▸ SOURCE EXTRACT:
◆ ◆ ◆

= Dean Harold Noyes =

American orthodontist

Harold Judd Noyes (1898–1968), often called "Dean Noyes", was an American orthodontist who graduated from Angle School of Orthodontia. He was the Chairman of the Orthodontic Department of the Northwestern University Dental School. He also served as the Dean of University of Oregon Dental School.

== Life ==
He was the son of Frederick Bogue Noyes and grandson of Edmund Noyes, who both served as deans of American dental schools. He received his college degree from Beloit College. He received his dental degree in 1928 from University of Illinois College of Dentistry and received his medical degree in 1933 from Rush Medical School. His education was interrupted because of World War I in 1917 and 1919. He was married to Elizabeth Noyes and had a daughter, Loren N. Bates.

◆ ◆ ◆

▸ SUPPLIED INFORMATION:
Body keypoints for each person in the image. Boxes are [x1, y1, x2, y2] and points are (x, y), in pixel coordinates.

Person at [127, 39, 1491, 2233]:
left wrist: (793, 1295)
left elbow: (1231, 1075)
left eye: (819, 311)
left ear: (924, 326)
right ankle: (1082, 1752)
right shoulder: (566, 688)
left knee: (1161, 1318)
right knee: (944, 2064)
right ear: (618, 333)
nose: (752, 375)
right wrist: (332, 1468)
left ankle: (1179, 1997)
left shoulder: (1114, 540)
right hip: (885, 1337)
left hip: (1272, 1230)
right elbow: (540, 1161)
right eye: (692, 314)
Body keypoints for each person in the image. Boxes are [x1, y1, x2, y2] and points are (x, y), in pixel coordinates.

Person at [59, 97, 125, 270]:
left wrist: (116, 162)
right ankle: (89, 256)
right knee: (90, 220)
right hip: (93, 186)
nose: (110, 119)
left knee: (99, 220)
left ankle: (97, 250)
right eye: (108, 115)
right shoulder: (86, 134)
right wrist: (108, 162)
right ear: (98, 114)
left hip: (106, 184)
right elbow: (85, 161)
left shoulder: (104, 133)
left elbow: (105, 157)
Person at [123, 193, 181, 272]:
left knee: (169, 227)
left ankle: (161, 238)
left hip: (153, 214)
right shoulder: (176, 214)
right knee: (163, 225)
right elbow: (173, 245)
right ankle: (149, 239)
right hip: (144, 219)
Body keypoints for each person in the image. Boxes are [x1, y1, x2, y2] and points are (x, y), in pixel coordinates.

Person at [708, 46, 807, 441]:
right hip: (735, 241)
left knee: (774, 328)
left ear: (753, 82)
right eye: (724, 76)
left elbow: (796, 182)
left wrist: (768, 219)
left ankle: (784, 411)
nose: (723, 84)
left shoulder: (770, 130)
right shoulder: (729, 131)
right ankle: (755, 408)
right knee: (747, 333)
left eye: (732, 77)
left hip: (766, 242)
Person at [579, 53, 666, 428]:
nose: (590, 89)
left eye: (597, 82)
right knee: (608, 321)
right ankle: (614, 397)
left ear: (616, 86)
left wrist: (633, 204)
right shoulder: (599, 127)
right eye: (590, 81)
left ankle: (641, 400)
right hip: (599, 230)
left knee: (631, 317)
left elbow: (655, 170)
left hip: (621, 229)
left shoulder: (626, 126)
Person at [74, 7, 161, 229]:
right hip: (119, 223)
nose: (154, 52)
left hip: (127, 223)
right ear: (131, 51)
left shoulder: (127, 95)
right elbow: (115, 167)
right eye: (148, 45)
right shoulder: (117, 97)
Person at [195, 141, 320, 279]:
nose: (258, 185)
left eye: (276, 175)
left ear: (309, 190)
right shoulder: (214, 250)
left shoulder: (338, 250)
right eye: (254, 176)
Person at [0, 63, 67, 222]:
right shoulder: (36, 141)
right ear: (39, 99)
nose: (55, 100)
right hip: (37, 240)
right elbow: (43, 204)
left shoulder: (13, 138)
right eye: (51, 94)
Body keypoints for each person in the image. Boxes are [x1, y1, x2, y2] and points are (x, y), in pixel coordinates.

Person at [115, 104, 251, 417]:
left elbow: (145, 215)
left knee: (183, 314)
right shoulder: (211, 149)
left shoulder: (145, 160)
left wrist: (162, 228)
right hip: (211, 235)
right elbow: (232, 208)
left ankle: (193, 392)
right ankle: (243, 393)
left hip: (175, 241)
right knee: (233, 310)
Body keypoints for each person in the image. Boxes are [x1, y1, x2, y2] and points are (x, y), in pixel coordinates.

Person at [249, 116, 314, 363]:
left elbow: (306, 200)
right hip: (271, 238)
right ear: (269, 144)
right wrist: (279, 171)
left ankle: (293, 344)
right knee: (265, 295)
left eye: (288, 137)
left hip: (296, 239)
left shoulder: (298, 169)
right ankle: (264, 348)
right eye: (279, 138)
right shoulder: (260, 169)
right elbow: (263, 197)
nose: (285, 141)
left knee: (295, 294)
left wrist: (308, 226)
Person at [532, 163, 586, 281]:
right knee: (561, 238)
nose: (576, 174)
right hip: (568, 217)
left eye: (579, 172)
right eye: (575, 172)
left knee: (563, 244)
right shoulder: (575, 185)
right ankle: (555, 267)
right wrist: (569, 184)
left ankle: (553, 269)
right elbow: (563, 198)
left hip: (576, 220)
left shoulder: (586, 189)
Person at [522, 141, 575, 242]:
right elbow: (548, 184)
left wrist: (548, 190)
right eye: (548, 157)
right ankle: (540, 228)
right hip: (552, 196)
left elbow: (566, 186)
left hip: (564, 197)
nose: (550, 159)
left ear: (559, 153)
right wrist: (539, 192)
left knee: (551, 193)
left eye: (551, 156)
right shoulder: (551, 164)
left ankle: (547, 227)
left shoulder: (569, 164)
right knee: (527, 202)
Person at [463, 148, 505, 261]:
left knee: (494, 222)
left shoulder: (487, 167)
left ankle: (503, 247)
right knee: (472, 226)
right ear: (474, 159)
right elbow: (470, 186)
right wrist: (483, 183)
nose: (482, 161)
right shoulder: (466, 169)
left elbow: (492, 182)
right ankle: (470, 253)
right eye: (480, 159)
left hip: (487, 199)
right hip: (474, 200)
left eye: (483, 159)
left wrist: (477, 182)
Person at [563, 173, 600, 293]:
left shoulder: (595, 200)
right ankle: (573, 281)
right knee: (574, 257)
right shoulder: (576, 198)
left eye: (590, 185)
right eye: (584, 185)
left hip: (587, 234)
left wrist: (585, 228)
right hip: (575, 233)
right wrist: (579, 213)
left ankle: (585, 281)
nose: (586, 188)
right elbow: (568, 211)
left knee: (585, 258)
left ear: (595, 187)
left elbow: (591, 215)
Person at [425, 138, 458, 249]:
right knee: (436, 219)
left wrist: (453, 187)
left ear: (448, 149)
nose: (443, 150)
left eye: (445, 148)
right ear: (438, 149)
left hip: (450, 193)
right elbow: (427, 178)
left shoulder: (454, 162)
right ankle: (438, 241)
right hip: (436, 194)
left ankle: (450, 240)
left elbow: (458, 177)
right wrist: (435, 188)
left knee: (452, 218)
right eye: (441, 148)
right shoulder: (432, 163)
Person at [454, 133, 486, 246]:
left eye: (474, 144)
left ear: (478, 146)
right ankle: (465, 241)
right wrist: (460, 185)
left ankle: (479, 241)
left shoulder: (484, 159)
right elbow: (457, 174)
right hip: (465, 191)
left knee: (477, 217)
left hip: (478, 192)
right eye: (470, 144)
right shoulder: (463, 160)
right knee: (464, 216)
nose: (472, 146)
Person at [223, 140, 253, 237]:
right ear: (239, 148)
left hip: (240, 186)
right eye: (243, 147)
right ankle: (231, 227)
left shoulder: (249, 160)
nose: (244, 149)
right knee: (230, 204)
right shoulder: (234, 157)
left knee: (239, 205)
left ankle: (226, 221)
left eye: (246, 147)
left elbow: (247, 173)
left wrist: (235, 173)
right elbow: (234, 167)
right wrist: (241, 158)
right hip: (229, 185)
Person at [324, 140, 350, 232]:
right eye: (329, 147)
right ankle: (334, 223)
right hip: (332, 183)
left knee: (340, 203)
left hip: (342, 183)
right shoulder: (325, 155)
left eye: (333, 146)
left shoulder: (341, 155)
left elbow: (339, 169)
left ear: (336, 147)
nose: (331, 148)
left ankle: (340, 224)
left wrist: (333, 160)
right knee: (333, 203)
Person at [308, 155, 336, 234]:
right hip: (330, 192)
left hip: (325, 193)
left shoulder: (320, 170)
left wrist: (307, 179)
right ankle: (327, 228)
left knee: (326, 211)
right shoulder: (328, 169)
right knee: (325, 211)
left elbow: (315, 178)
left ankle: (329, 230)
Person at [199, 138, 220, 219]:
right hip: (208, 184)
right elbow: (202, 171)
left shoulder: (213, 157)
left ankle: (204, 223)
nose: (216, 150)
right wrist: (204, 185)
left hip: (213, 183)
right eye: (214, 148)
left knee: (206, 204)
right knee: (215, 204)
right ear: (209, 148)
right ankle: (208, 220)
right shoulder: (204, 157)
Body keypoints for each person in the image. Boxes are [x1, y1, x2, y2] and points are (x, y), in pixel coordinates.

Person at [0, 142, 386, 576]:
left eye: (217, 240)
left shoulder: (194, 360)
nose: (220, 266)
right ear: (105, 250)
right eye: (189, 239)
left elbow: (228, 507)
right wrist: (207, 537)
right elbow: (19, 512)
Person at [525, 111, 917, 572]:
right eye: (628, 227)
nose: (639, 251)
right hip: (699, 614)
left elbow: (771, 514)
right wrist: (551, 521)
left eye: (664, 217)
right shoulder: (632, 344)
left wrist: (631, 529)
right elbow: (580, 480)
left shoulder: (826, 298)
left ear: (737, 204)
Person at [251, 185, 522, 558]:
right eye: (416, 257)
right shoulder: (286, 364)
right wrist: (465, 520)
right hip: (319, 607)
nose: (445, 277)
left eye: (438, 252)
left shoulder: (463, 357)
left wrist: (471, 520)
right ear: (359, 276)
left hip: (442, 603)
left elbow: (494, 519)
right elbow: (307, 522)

◆ ◆ ◆

▸ ASSIGNMENT: Copy out the entire text about Harold Judd Noyes word for word, with nothing changed.

▸ EXPECTED ANSWER:
= Dean Harold Noyes =

American orthodontist

Harold Judd Noyes (1898–1968), often called "Dean Noyes", was an American orthodontist who graduated from Angle School of Orthodontia. He was the Chairman of the Orthodontic Department of the Northwestern University Dental School. He also served as the Dean of University of Oregon Dental School.

== Life ==
He was the son of Frederick Bogue Noyes and grandson of Edmund Noyes, who both served as deans of American dental schools. He received his college degree from Beloit College. He received his dental degree in 1928 from University of Illinois College of Dentistry and received his medical degree in 1933 from Rush Medical School. His education was interrupted because of World War I in 1917 and 1919. He was married to Elizabeth Noyes and had a daughter, Loren N. Bates.